« Marguerite », un film de Xavier Giannoli
Librement inspiré de la vie de Florence Foster Jenkins, soprano (?) américaine (1868-1944), le dernier opus du réalisateur français oscille entre émotion et humour.
Depuis toujours fascinée par le monde de l’opéra, FFJ, riche à milliards de dollars, consacra sa vie à l’art lyrique dont elle pensait être l’une des plus glorieuses représentantes. Problème, cette brave femme chantait comme une casserole trouée. Autre problème, vue sa gentillesse et sa générosité, personne n’osait le lui dire. C’est ainsi qu’entre les récitals privés qu’elle donnait dans son château et la consécration ultime que fut son récital, public, au Carnegie Hall de New York en 1944, FFJ fit une « carrière ». Transposée dans le Paris des années 20 du siècle dernier, cette histoire rocambolesque nous fait pénétrer des mondes interlopes dans lesquels se croisent des anarchistes de tout crin, des Rastignac aux petits pieds, des ténors archaïques et leur cour, tout un univers dans lequel Marguerite, baronne Dumont, évolue comme un poisson dans l’eau, ignorant, ou feignant d’ignorer la rapacité de ceux qui l’entourent. Outre les aventures lirico-improbables de la pseudo diva, Xavier Giannoli développe un autre thème, celui de l’amour qui unit Marguerite à Georges, son mari, un amour fracturé par la folie. Georges trompe Marguerite, mais cette dernière continue de chanter en espérant toujours que son bien-aimé sera assis au premier rang. Mais pour Georges, le mensonge finit par être trop lourd à porter. Et pourtant, tout le monde le sait, lui dire la vérité peut être mortel…

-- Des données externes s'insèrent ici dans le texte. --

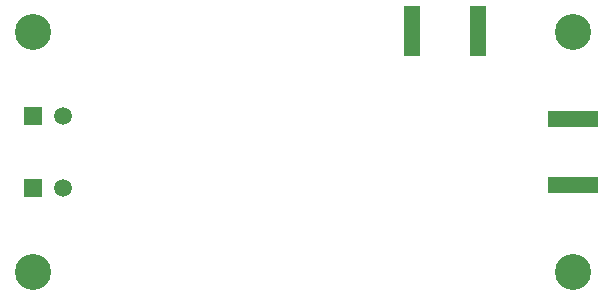
<source format=gbr>
%TF.GenerationSoftware,Altium Limited,Altium Designer,22.5.1 (42)*%
G04 Layer_Color=255*
%FSLAX26Y26*%
%MOIN*%
%TF.SameCoordinates,B04901F9-BF46-49F9-850C-5E78856F6392*%
%TF.FilePolarity,Positive*%
%TF.FileFunction,Pads,Bot*%
%TF.Part,Single*%
G01*
G75*
%TA.AperFunction,ConnectorPad*%
%ADD11R,0.165354X0.053150*%
%TA.AperFunction,SMDPad,CuDef*%
%ADD12R,0.053150X0.165354*%
%TA.AperFunction,ComponentPad*%
%ADD21C,0.059055*%
%ADD22R,0.059055X0.059055*%
%TA.AperFunction,WasherPad*%
%ADD23C,0.120000*%
D11*
X2902126Y1388780D02*
D03*
Y1611220D02*
D03*
D12*
X2363780Y1902126D02*
D03*
X2586220D02*
D03*
D21*
X1200000Y1380000D02*
D03*
Y1620000D02*
D03*
D22*
X1100000Y1380000D02*
D03*
Y1620000D02*
D03*
D23*
Y1900000D02*
D03*
Y1100000D02*
D03*
X2900000D02*
D03*
Y1900000D02*
D03*
%TF.MD5,3392d943289973dffa766713912d4fb1*%
M02*

</source>
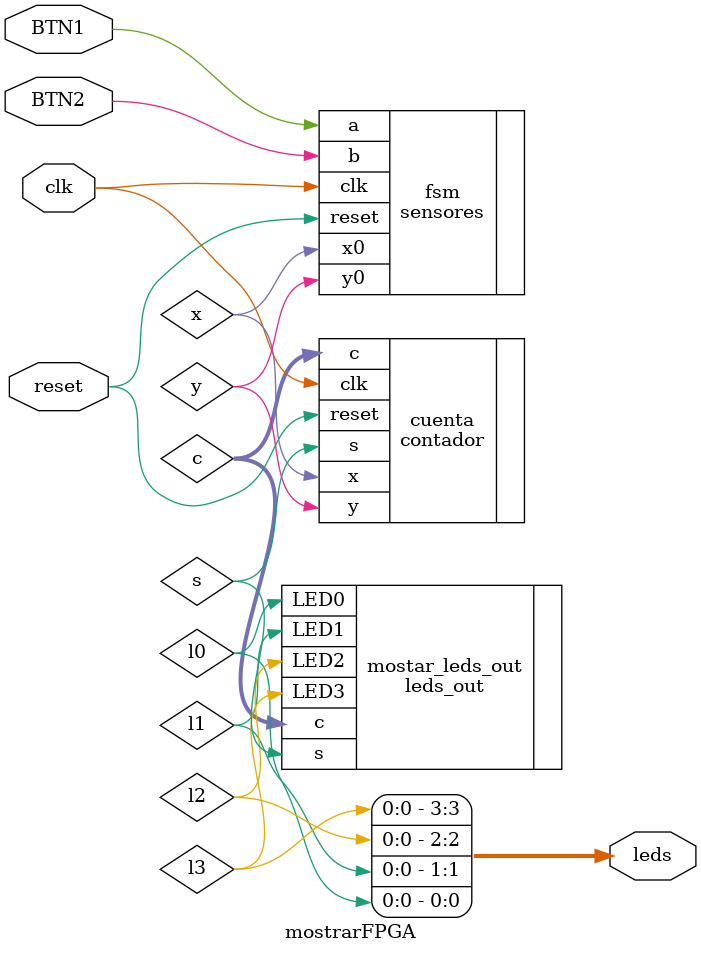
<source format=v>
module mostrarFPGA(
    input wire clk,
    input wire BTN1,  // Sensor a
    input wire BTN2,  // Sensor b
    output wire [3:0] leds, // Salida a los LEDS (3 bits)
    input wire reset
);

    wire x;
    wire y;

    wire [2:0] c;
    // FSM que detecta si entra o sale un auto
    sensores fsm(
        .clk(clk),
        .reset(reset),
        .a(BTN1),
        .b(BTN2),
        .x0(x),
        .y0(y)
    );
    wire s;
    // Contador ascendente/descendente
    contador cuenta (
        .clk(clk),
        .reset(reset),
        .x(x),
        .y(y),
        .s(s),
        .c(c)
    );

    // Módulo para mostrar en LEDS
    wire l0;
    wire l1;
    wire l2;
    wire l3;
    leds_out mostar_leds_out (
        .c(c),
        .s(s),
        .LED0(l0),
        .LED1(l1),
        .LED2(l2),
        .LED3(l3)
    );
    assign leds = {l3,l2,l1,l0};

endmodule


</source>
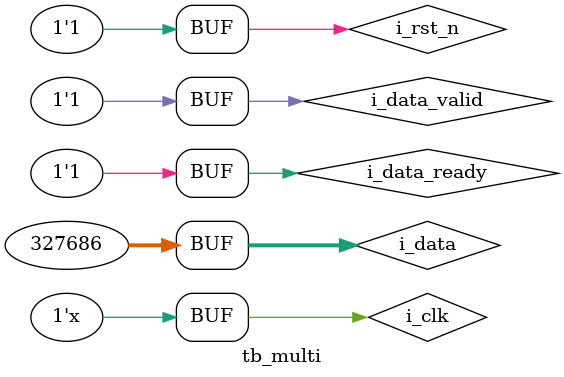
<source format=v>
`timescale 1ns / 1ps


module tb_multi;

	// Inputs
	reg i_clk;
	reg i_rst_n;
	reg [31:0] i_data;
	reg i_data_valid;
	reg i_data_ready;

	// Outputs
	wire o_data_ready;
	wire [31:0] o_data;
	wire o_data_valid;

	// Instantiate the Unit Under Test (UUT)
	mulitiplier uut (
		.i_clk(i_clk), 
		.i_rst_n(i_rst_n), 
		.i_data(i_data), 
		.i_data_valid(i_data_valid), 
		.o_data_ready(o_data_ready), 
		.o_data(o_data), 
		.o_data_valid(o_data_valid), 
		.i_data_ready(i_data_ready)
	);

	initial begin
		// Initialize Inputs
		i_clk = 0;
		i_rst_n = 0;
		i_data = 0;
		i_data_valid = 0;
		i_data_ready = 0;

		// Wait 100 ns for global reset to finish
		#100;
      i_data = {16'd5,16'd6};
		i_data_valid = 1;
		i_data_ready = 1;
		i_rst_n=1;
		// Add stimulus here

	end
	
	always #1 i_clk=~i_clk;
      
endmodule


</source>
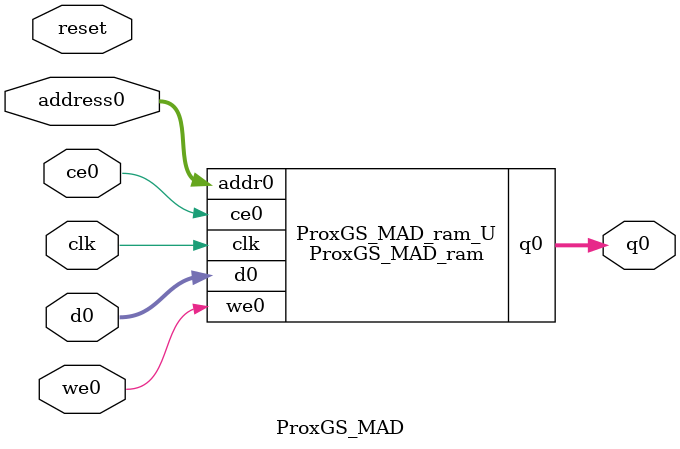
<source format=v>
`timescale 1 ns / 1 ps
module ProxGS_MAD_ram (addr0, ce0, d0, we0, q0,  clk);

parameter DWIDTH = 32;
parameter AWIDTH = 14;
parameter MEM_SIZE = 16384;

input[AWIDTH-1:0] addr0;
input ce0;
input[DWIDTH-1:0] d0;
input we0;
output reg[DWIDTH-1:0] q0;
input clk;

(* ram_style = "block" *)reg [DWIDTH-1:0] ram[0:MEM_SIZE-1];




always @(posedge clk)  
begin 
    if (ce0) begin
        if (we0) 
            ram[addr0] <= d0; 
        q0 <= ram[addr0];
    end
end


endmodule

`timescale 1 ns / 1 ps
module ProxGS_MAD(
    reset,
    clk,
    address0,
    ce0,
    we0,
    d0,
    q0);

parameter DataWidth = 32'd32;
parameter AddressRange = 32'd16384;
parameter AddressWidth = 32'd14;
input reset;
input clk;
input[AddressWidth - 1:0] address0;
input ce0;
input we0;
input[DataWidth - 1:0] d0;
output[DataWidth - 1:0] q0;



ProxGS_MAD_ram ProxGS_MAD_ram_U(
    .clk( clk ),
    .addr0( address0 ),
    .ce0( ce0 ),
    .we0( we0 ),
    .d0( d0 ),
    .q0( q0 ));

endmodule


</source>
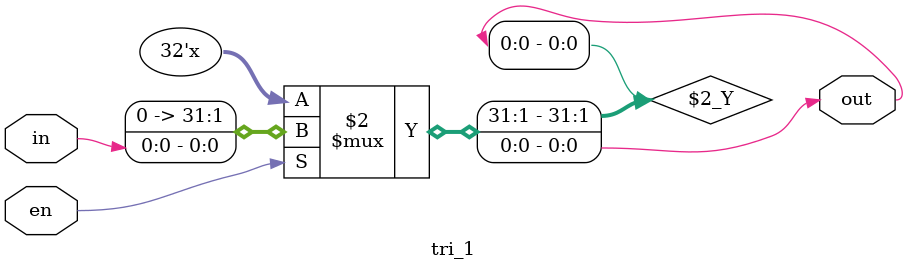
<source format=v>
module tri_1(output out,
		input en,input in);
`ifdef USE_BUFIF1 
	bufif1 (out, in, en);
`else
	assign out = en? in: 'bz;
`endif
endmodule

</source>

Une distribution au cordeau, dominée par une Catherine Frot impériale d’inconscience, et une mise en scène de grande qualité font de cette réalisation un film formidablement attachant qui lève un voile sur une « personnalité » en tout état de cause hors du commun. L’an prochain, Stephen Frears proposera un authentique biopic de FFJ, avec Meryl Streep dans…le rôle-titre.